Exercises to complete
a. In the passage about the blood of Christ, what words sounded suddenly within the narrator's heart?
b. Rewrite everything in the passage about the blood of Christ from "203. At another" down to "Heb. vii. 25.", putting "dread" wherever "fear" appears.

203. At another time I remembered, I was again much under this question, WHETHER THE BLOOD OF CHRIST WAS SUFFICIENT TO SAVE MY SOUL? in which doubt I continued from morning, till about seven or eight at night: and at last, when I was, as it were, quite worn out with fear, lest it should not lay hold on me, these words did sound suddenly within my heart: HE IS ABLE. But methought, this word ABLE, was spoke loud unto me; it showed a GREAT WORD, it seemed to be writ in GREAT LETTERS, and gave such a jostle to my fear and doubt (I mean for the time it tarried with me, which was about a day) as I never had from that, all my life, either before or after. Heb. vii. 25.

Material provided
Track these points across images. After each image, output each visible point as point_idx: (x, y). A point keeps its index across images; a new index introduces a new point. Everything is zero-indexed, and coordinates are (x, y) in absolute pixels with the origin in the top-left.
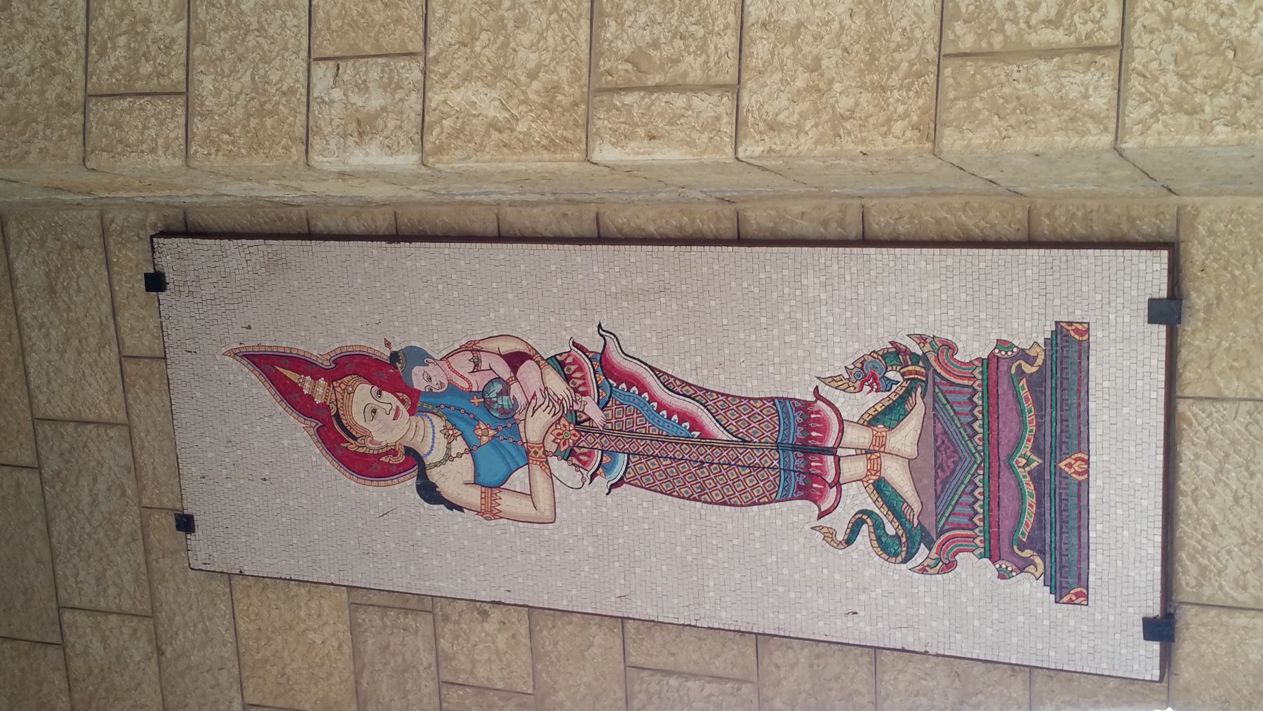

Outputs
a. The words "He is able" sounded within the narrator's heart.

b.
203. At another time I remembered, I was again much under this question, WHETHER THE BLOOD OF CHRIST WAS SUFFICIENT TO SAVE MY SOUL? in which doubt I continued from morning, till about seven or eight at night: and at last, when I was, as it were, quite worn out with dread, lest it should not lay hold on me, these words did sound suddenly within my heart: HE IS ABLE. But methought, this word ABLE, was spoke loud unto me; it showed a GREAT WORD, it seemed to be writ in GREAT LETTERS, and gave such a jostle to my dread and doubt (I mean for the time it tarried with me, which was about a day) as I never had from that, all my life, either before or after. Heb. vii. 25.